Scene geometry reasoning data

------------------------------

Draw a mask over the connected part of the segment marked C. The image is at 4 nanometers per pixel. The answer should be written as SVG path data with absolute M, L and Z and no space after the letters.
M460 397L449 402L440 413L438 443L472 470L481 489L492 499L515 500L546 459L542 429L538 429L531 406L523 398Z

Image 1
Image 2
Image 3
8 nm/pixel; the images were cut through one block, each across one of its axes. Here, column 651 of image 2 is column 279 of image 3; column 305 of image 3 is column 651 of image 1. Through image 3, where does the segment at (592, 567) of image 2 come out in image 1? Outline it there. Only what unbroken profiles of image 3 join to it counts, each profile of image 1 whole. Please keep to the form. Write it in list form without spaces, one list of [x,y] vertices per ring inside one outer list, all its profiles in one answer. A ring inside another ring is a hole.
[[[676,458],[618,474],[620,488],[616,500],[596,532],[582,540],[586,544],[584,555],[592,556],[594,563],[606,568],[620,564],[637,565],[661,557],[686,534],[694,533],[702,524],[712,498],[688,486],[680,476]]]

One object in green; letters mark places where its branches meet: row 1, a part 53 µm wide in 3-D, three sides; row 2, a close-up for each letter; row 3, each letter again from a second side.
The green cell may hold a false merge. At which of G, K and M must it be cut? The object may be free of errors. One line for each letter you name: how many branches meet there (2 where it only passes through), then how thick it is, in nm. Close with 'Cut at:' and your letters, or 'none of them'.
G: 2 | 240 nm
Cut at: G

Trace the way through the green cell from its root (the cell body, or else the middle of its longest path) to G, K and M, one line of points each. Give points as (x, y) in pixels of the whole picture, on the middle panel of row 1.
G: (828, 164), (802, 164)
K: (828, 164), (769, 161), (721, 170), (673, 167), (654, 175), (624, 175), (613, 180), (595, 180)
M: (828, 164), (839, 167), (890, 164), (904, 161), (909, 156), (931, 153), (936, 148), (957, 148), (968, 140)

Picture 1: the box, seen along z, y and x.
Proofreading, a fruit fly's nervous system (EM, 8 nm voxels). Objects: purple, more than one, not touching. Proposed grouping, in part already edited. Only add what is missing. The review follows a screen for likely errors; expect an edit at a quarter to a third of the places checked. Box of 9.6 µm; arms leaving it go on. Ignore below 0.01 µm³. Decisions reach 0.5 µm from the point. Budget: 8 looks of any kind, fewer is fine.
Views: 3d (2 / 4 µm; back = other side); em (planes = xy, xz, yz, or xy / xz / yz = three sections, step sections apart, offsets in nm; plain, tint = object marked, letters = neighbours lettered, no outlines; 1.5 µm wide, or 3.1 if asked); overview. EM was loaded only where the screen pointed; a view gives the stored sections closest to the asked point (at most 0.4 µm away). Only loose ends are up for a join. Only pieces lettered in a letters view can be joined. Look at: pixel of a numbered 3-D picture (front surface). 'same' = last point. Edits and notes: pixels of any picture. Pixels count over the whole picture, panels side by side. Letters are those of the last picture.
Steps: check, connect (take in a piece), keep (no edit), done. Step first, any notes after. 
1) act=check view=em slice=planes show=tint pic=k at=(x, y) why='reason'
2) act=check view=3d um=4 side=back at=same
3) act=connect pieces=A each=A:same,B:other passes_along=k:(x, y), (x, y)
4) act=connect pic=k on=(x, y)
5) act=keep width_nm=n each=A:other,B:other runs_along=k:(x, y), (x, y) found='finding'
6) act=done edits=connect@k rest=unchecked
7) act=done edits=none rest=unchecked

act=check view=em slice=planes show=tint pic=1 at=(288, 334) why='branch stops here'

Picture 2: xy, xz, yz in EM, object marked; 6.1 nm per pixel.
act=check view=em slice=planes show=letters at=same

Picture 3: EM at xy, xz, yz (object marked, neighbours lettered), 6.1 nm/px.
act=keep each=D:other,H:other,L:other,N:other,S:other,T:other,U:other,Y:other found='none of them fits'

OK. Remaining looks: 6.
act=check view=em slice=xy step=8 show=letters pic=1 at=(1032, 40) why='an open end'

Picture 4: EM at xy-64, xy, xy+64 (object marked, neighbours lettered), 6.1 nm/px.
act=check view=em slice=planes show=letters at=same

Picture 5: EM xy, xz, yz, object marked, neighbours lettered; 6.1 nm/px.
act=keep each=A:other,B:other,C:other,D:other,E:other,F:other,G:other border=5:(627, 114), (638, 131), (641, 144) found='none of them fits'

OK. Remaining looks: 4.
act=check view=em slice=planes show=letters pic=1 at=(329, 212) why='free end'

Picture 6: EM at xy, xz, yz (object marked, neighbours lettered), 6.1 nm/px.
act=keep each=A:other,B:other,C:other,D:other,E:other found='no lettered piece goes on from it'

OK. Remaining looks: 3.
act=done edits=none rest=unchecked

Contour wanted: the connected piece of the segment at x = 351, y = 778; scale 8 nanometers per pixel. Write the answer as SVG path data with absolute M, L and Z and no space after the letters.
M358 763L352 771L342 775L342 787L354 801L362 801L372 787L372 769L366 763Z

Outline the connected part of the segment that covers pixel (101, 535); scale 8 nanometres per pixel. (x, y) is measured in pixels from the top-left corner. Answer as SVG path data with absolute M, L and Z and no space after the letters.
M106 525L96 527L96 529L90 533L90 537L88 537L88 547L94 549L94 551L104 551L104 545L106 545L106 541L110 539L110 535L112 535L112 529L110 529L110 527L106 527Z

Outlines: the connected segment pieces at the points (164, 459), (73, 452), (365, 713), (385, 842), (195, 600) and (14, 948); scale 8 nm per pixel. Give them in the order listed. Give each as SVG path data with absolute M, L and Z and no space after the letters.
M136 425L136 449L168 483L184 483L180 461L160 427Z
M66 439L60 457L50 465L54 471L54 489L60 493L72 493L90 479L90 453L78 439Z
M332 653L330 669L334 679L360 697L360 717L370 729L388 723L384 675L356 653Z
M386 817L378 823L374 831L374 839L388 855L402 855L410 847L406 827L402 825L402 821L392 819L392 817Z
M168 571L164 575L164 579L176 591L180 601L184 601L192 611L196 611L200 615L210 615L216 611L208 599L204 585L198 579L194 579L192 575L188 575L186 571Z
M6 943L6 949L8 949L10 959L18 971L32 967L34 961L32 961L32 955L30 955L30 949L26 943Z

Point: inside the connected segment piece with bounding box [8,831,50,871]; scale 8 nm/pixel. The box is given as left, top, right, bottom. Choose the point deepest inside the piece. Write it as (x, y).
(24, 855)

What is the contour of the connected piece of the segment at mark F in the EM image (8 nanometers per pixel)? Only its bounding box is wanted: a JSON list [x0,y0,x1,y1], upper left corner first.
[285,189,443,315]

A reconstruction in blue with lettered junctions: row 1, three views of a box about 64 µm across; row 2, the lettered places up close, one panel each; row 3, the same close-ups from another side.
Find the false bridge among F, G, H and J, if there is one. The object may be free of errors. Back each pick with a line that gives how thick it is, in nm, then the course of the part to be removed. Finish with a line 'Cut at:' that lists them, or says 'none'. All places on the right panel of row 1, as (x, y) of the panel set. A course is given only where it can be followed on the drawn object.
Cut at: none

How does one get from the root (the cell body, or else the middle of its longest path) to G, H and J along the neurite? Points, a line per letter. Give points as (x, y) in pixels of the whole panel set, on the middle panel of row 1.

------------------------------

### [TASK TO CARRY OUT]
Could you type out every entry again exactly as it stands?

### [OUTPUT FOR THIS TASK]
Draw a mask over the connected part of the segment marked C. The image is at 4 nanometers per pixel. The answer should be written as SVG path data with absolute M, L and Z and no space after the letters.
M460 397L449 402L440 413L438 443L472 470L481 489L492 499L515 500L546 459L542 429L538 429L531 406L523 398Z

Image 1
Image 2
Image 3
8 nm/pixel; the images were cut through one block, each across one of its axes. Here, column 651 of image 2 is column 279 of image 3; column 305 of image 3 is column 651 of image 1. Through image 3, where does the segment at (592, 567) of image 2 come out in image 1? Outline it there. Only what unbroken profiles of image 3 join to it counts, each profile of image 1 whole. Please keep to the form. Write it in list form without spaces, one list of [x,y] vertices per ring inside one outer list, all its profiles in one answer. A ring inside another ring is a hole.
[[[676,458],[618,474],[620,488],[616,500],[596,532],[582,540],[586,544],[584,555],[592,556],[594,563],[606,568],[620,564],[637,565],[661,557],[686,534],[694,533],[702,524],[712,498],[688,486],[680,476]]]

One object in green; letters mark places where its branches meet: row 1, a part 53 µm wide in 3-D, three sides; row 2, a close-up for each letter; row 3, each letter again from a second side.
The green cell may hold a false merge. At which of G, K and M must it be cut? The object may be free of errors. One line for each letter you name: how many branches meet there (2 where it only passes through), then how thick it is, in nm. Close with 'Cut at:' and your letters, or 'none of them'.
G: 2 | 240 nm
Cut at: G

Trace the way through the green cell from its root (the cell body, or else the middle of its longest path) to G, K and M, one line of points each. Give points as (x, y) in pixels of the whole picture, on the middle panel of row 1.
G: (828, 164), (802, 164)
K: (828, 164), (769, 161), (721, 170), (673, 167), (654, 175), (624, 175), (613, 180), (595, 180)
M: (828, 164), (839, 167), (890, 164), (904, 161), (909, 156), (931, 153), (936, 148), (957, 148), (968, 140)

Picture 1: the box, seen along z, y and x.
Proofreading, a fruit fly's nervous system (EM, 8 nm voxels). Objects: purple, more than one, not touching. Proposed grouping, in part already edited. Only add what is missing. The review follows a screen for likely errors; expect an edit at a quarter to a third of the places checked. Box of 9.6 µm; arms leaving it go on. Ignore below 0.01 µm³. Decisions reach 0.5 µm from the point. Budget: 8 looks of any kind, fewer is fine.
Views: 3d (2 / 4 µm; back = other side); em (planes = xy, xz, yz, or xy / xz / yz = three sections, step sections apart, offsets in nm; plain, tint = object marked, letters = neighbours lettered, no outlines; 1.5 µm wide, or 3.1 if asked); overview. EM was loaded only where the screen pointed; a view gives the stored sections closest to the asked point (at most 0.4 µm away). Only loose ends are up for a join. Only pieces lettered in a letters view can be joined. Look at: pixel of a numbered 3-D picture (front surface). 'same' = last point. Edits and notes: pixels of any picture. Pixels count over the whole picture, panels side by side. Letters are those of the last picture.
Steps: check, connect (take in a piece), keep (no edit), done. Step first, any notes after. 
1) act=check view=em slice=planes show=tint pic=k at=(x, y) why='reason'
2) act=check view=3d um=4 side=back at=same
3) act=connect pieces=A each=A:same,B:other passes_along=k:(x, y), (x, y)
4) act=connect pic=k on=(x, y)
5) act=keep width_nm=n each=A:other,B:other runs_along=k:(x, y), (x, y) found='finding'
6) act=done edits=connect@k rest=unchecked
7) act=done edits=none rest=unchecked

act=check view=em slice=planes show=tint pic=1 at=(288, 334) why='branch stops here'

Picture 2: xy, xz, yz in EM, object marked; 6.1 nm per pixel.
act=check view=em slice=planes show=letters at=same

Picture 3: EM at xy, xz, yz (object marked, neighbours lettered), 6.1 nm/px.
act=keep each=D:other,H:other,L:other,N:other,S:other,T:other,U:other,Y:other found='none of them fits'

OK. Remaining looks: 6.
act=check view=em slice=xy step=8 show=letters pic=1 at=(1032, 40) why='an open end'

Picture 4: EM at xy-64, xy, xy+64 (object marked, neighbours lettered), 6.1 nm/px.
act=check view=em slice=planes show=letters at=same

Picture 5: EM xy, xz, yz, object marked, neighbours lettered; 6.1 nm/px.
act=keep each=A:other,B:other,C:other,D:other,E:other,F:other,G:other border=5:(627, 114), (638, 131), (641, 144) found='none of them fits'

OK. Remaining looks: 4.
act=check view=em slice=planes show=letters pic=1 at=(329, 212) why='free end'

Picture 6: EM at xy, xz, yz (object marked, neighbours lettered), 6.1 nm/px.
act=keep each=A:other,B:other,C:other,D:other,E:other found='no lettered piece goes on from it'

OK. Remaining looks: 3.
act=done edits=none rest=unchecked

Contour wanted: the connected piece of the segment at x = 351, y = 778; scale 8 nanometers per pixel. Write the answer as SVG path data with absolute M, L and Z and no space after the letters.
M358 763L352 771L342 775L342 787L354 801L362 801L372 787L372 769L366 763Z

Outline the connected part of the segment that covers pixel (101, 535); scale 8 nanometres per pixel. (x, y) is measured in pixels from the top-left corner. Answer as SVG path data with absolute M, L and Z and no space after the letters.
M106 525L96 527L96 529L90 533L90 537L88 537L88 547L94 549L94 551L104 551L104 545L106 545L106 541L110 539L110 535L112 535L112 529L110 529L110 527L106 527Z

Outlines: the connected segment pieces at the points (164, 459), (73, 452), (365, 713), (385, 842), (195, 600) and (14, 948); scale 8 nm per pixel. Give them in the order listed. Give each as SVG path data with absolute M, L and Z and no space after the letters.
M136 425L136 449L168 483L184 483L180 461L160 427Z
M66 439L60 457L50 465L54 471L54 489L60 493L72 493L90 479L90 453L78 439Z
M332 653L330 669L334 679L360 697L360 717L370 729L388 723L384 675L356 653Z
M386 817L378 823L374 831L374 839L388 855L402 855L410 847L406 827L402 825L402 821L392 819L392 817Z
M168 571L164 575L164 579L176 591L180 601L184 601L192 611L196 611L200 615L210 615L216 611L208 599L204 585L198 579L194 579L192 575L188 575L186 571Z
M6 943L6 949L8 949L10 959L18 971L32 967L34 961L32 961L32 955L30 955L30 949L26 943Z

Point: inside the connected segment piece with bounding box [8,831,50,871]; scale 8 nm/pixel. The box is given as left, top, right, bottom. Choose the point deepest inside the piece. Write it as (x, y).
(24, 855)

What is the contour of the connected piece of the segment at mark F in the EM image (8 nanometers per pixel)? Only its bounding box is wanted: a JSON list [x0,y0,x1,y1], upper left corner first.
[285,189,443,315]

A reconstruction in blue with lettered junctions: row 1, three views of a box about 64 µm across; row 2, the lettered places up close, one panel each; row 3, the same close-ups from another side.
Find the false bridge among F, G, H and J, if there is one. The object may be free of errors. Back each pick with a line that gives how thick it is, in nm, then the course of the part to be removed. Finish with a line 'Cut at:' that lists them, or says 'none'. All places on the right panel of row 1, as (x, y) of the panel set. A course is given only where it can be followed on the drawn object.
Cut at: none

How does one get from the root (the cell body, or else the middle of its longest path) to G, H and J along the neurite? Points, a line per letter. Give points as (x, y) in pixels of the whole panel set, on the middle panel of row 1.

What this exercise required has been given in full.